Cabrera, who recently returned from left oblique soreness, was actually not off to the best of starts this season. He's batting .287 with a .368 slugging percentage and .322 on-base percentage. But on a Tribe team with a .252 average for the season, these numbers qualified as particularly strong. And Cabrera's defense at short is considered pivotal for a Tribe team with so many sinkerballers in the rotation.

"It's a big loss," Acta said. "He's one of those players we could not afford to lose for any period of time. Not only what he does defensively, but also offensively. You can ask any manager about losing his everyday shortstop, and it's not an easy blow to take."

Cabrera suffered the blow while in pursuit of a Hank Blalock grounder up the middle. He was playing right of the second-base bag in an infield shift. As he made a diving stop of the ball, third baseman Peralta collided with him. Cabrera writhed on the ground in obvious pain, and trainers from both teams immediately tended to him.

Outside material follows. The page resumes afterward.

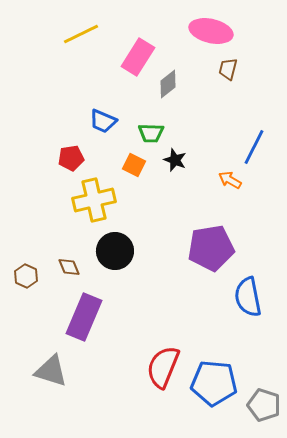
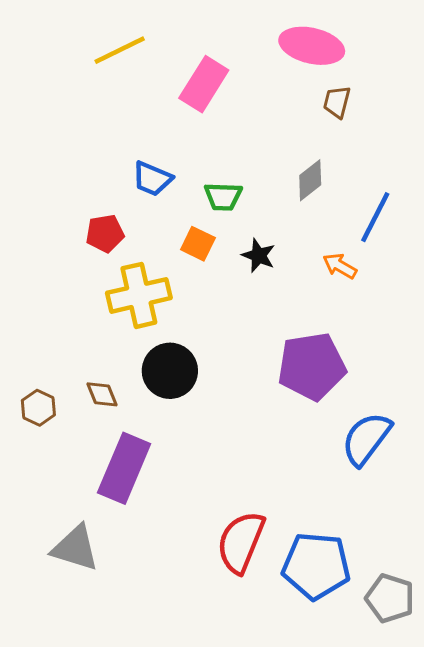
gray diamond: (168, 84) -> (310, 180), moved
black star: (175, 160) -> (259, 256), moved
blue semicircle: (248, 297) -> (366, 439), turned 48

"I didn't see Jhonny, I was just trying to chase the ball," Cabrera said. "As soon as I hit with Jhonny, I heard something pop. I knew it was pretty bad."

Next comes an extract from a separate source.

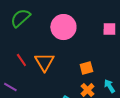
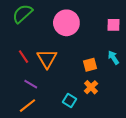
cyan arrow: (109, 86) -> (113, 58), moved
purple line: (10, 87) -> (31, 84), moved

Acta, who also rushed to the scene, said Cabrera immediately told him in Spanish that the bone was broken.

"He was in a lot of pain," Acta said. "He was literally crying in pain."

Acta can't weep over the long-term loss of Cabrera. There was another game to play Tuesday, without Cabrera or Grady Sizemore, who remains sidelined by a left knee bruise. With Cabrera out of the picture, the Indians were ready to get their first look at Donald, one of four prospects acquired in last summer's Cliff Lee trade with the Phillies.

"Life goes on," Acta said. "It's a team effort. A couple guys need to pick it up a notch and give us a lift."

Anthony Castrovince is a reporter for MLB.com. This story was not subject to the approval of Major League Baseball or its clubs.